Les migrations sont-elles encouragées par les téléphones intelligents?

Les migrations sont-elles encouragées par les téléphones intelligents?

Photo: Marcos Moreno Agence France-Presse Les téléphones intelligents vont conduire les migrants embarqués sur des routes incertaines, voire corriger leur itinéraire.

 

Les Chinois auraient inventé la première boussole, les États-Uniens, le téléphone intelligent. L’une et l’autre sont de puissants instruments de navigation. La première avec une aiguille magnétisée. Le second avec un logiciel de géolocalisation. La première a lancé bien des navigateurs à l’aventure. Le second aide les migrants à se créer un avenir.

Autrefois, le Nord était magnétique. Aujourd’hui, pour des millions de personnes, il est économique. La promesse d’être orienté, non pas vers l’abîme, mais vers l’avenir. Un avenir ou un futur impensé, mais des lieux que certains géographes appellent encore « le Nord ».

La première question souvent posée, jamais vraiment résolue : les migrations actuelles auraient-elles pu avoir lieu sans les téléphones intelligents ? Sans l’image télévisuelle, relayée par des informations transmises sur ces objets guère plus gros qu’une boussole ? Et qui font figure de « boussole », grâce au GPS.

Téléphone humanitaire

Dans les contrées d’Afghanistan, de Syrie, d’Afrique subsaharienne où les populations souffrent, les téléphones intelligents donnent des informations sur un ailleurs imaginé à partir des images transmises. Ces images, il faut les relier à une famille ou à un groupe qui vous désigne pour partir, parce que vous êtes jeune, malin et avez peut-être envie de quitter le pays. Il faut les relier à des passeurs qui vous embarquent sur des routes incertaines où le téléphone va conduire, corriger le trajet et amplifier le désir d’arriver. Il faut les relier aux familles restées sur place à informer sur le voyage. Des ONG comme Télécoms sans frontières (TSF) oeuvrent depuis plus de vingt ans dans plus de 70 pays à équiper des populations coincées au milieu des guerres ou des catastrophes. En 2015, elle est venue en aide à une partie des 900 000 réfugiés arrivés en Europe cette année-là dans deux centres : Gevgelija, à la frontière grecque de la Macédoine, et Prelsevo, en Serbie.
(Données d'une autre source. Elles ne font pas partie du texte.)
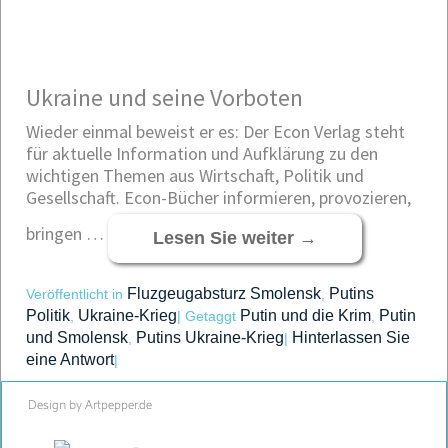
Ukraine und seine Vorboten
Wieder einmal beweist er es: Der Econ Verlag steht
für aktuelle Information und Aufklärung zu den
wichtigen Themen aus Wirtschaft, Politik und
Gesellschaft. Econ-Bücher informieren, provozieren,
bringen …
Lesen Sie weiter
→
Fluzgeugabsturz Smolensk
Putins
Veröffentlicht in
,
Politik
Ukraine-Krieg
Putin und die Krim
Putin
,
|
Getaggt
,
und Smolensk
Putins Ukraine-Krieg
Hinterlassen Sie
,
|
eine Antwort
|
Design by Artpepper.de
La téléphonie humanitaire sécurise, donc, la vie des réfugiés, les renseigne sur les politiques d’accueil, les monnaies, le coût des trajets en bus pour éviter les arnaques, les lieux pour s’enregistrer, se loger, se laver, prendre un train, connaître les procédures juridiques.

Interprète de poche

Avec l’intelligence artificielle, le téléphone devient un outil d’émancipation vis-à-vis de l’aide sociale. Les logiciels de traduction permettent aux migrants qui ne connaissent pas les langues de progresser vers l’Angleterre : ceux qui passaient par les Balkans il y a quelques années, sans déchiffrer l’écriture cyrillique de Прешево (Preševo) savaient qu’ils auraient de l’aide à quelques kilomètres de Skopje. Ces mêmes applications permettent aussi aux Syriens nombreux à se rendre en Allemagne sans en connaître le moindre mot. Les fondations d’entreprise (elles ne communiquent pas sur ces dons) financent souvent des lieux équipés de wifi, des bornes publiques, des cartes SIM peu coûteuses pour trouver sa route. Et surtout à destination des migrants.
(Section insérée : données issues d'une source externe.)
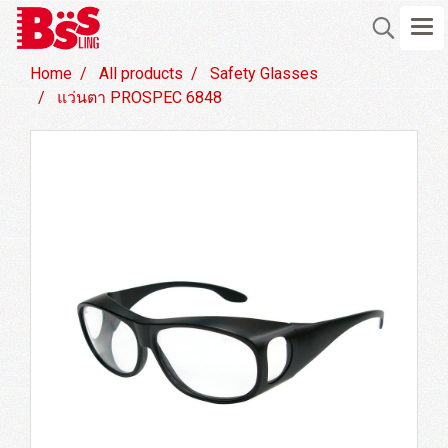
Home
All products
Safety Glasses
แว่นตา PROSPEC 6848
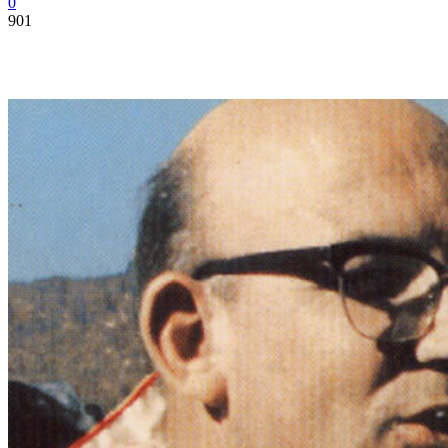
0
901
L’alimentation et l’habillement restent les priorités établies par les associations qui accueillent les migrants. Mais à France Terre d’asile, on ne considérait pas jusqu’à récemment qu’Internet était « la première urgence ». Les choses bougent. L’accès à la bibliothèque du centre Pompidou à Paris équipée de wifi gratuit permet à des milliers de réfugiés de trouver des connexions gratuites, tout comme les parcs publics.

Enfin, le téléphone est un outil assez complexe pour certaines populations (Afghans, Soudanais) moins bien formées et peu au fait du numérique. Les étrangers isolés, parfois abandonnés et livrés à eux-mêmes, gardent leur téléphone comme le seul lien tangible avec le pays d’origine. Skype et les applications d’appel VoIP sont autant d’outils pour sortir ceux qui sont dans la nasse.

Dans la Chine ancienne, Wang Xu est le premier auteur (à peu près à l’époque d’Aristote) dans le Livre du maître de la vallée du diable (鬼谷子) à écrire que « la magnétite fait venir le fer à elle ». Elle a conduit des milliers de voyageurs et d’aventuriers. Dans le monde contemporain, le téléphone fait venir les lieux à soi. Comme la boussole autrefois. Qu’on soit touriste ou migrant.